A Little Bit in Touch Here

Tuesday, February 19, 2013

February 19, 2013

Flip SasserListener Flip Sasser emailed us after the Feb. 15 Lines episode “The Middle Class.” The question of the week posted to our site asked "Would You Move to a More Affluent Neighborhood If You Could?" For Flip, that's a "probably not."

Flip lives in Upper Fells Point, which he said is an “already-gentrified neighborhood on the border of a lower-income neighborhood."

Flip has lived in Upper Fells Point for seven months, but he's lived in various parts of Baltimore City and Baltimore County for most of his life. About his current neighborhood, he said, "I love it here and wouldn't move anywhere fancier.”

“Fancy”

A well-known area in Fells Point-the waterfront. Credit: Izik/Flickr

When senior producer Lawrence Lanahan asked Flip to explain what neighborhoods he considers "fancier," Flip responded, "I would call Fells Point proper or Butchers Hill both fancier. [Also] Bolton Hill, Federal Hill, Mount Vernon. These are areas that I think are disappointingly out of touch with the city. And--not like I pretend to be particularly in touch with the city, but I like that I’m at least a little bit in touch here.”

In Touch

A community garden mosaic completed in Nov. 2012 Credit: Upper Fells Point Improvement Association Flip said that Upper Fells Point is a mix of working-class families and middle-class families, and he likes that his neighborhood has class diversity and racial diversity, which is something he said some neighborhoods in Baltimore are lacking.
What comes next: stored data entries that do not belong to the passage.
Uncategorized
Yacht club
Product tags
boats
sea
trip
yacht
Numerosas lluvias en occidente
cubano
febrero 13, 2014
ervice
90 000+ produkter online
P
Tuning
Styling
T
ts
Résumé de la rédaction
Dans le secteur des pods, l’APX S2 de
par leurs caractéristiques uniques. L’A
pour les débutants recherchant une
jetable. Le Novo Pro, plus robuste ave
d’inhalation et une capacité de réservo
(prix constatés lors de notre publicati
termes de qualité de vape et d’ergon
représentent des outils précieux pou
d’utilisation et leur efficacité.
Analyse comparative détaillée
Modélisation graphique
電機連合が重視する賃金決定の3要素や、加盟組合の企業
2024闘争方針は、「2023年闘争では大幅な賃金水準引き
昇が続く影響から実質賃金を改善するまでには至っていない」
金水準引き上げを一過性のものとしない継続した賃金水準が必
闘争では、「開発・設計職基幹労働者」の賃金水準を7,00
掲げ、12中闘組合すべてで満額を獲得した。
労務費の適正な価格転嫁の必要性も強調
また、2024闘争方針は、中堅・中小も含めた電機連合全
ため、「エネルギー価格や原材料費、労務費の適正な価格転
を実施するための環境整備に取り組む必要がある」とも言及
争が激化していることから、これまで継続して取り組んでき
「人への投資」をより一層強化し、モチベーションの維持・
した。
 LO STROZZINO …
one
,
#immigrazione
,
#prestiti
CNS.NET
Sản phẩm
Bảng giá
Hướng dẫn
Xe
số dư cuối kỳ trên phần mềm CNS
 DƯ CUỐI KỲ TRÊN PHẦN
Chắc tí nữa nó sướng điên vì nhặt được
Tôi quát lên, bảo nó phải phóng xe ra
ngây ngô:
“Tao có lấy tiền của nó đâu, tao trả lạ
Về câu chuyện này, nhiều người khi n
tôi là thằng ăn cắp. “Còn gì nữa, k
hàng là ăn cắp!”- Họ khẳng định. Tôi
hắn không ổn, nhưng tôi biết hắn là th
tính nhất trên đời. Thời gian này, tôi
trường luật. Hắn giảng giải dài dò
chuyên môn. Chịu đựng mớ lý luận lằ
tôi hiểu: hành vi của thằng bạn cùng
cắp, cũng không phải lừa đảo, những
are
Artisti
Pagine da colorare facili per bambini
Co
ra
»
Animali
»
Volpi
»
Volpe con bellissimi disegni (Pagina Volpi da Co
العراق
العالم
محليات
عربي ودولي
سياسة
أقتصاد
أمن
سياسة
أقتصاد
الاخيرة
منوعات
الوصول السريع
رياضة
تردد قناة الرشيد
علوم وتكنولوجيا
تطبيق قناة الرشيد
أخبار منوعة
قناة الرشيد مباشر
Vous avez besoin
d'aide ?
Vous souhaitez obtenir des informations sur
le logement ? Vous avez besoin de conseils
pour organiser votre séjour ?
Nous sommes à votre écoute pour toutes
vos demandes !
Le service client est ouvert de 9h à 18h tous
“It’s hard to ignore the fact that Baltimore is a segregated city," he said. "Living in Upper Fells is a way I can remind myself of that from time to time. Rather than hiding in one of these bastions of whiteness that we have in the city--Federal Hill, Fells Point, Canton. I can be reminded that we’re the minority in this city, really. There are a whole lot of people who don’t look like us, or talk like us, around us. And, it’s nice to be closer to that."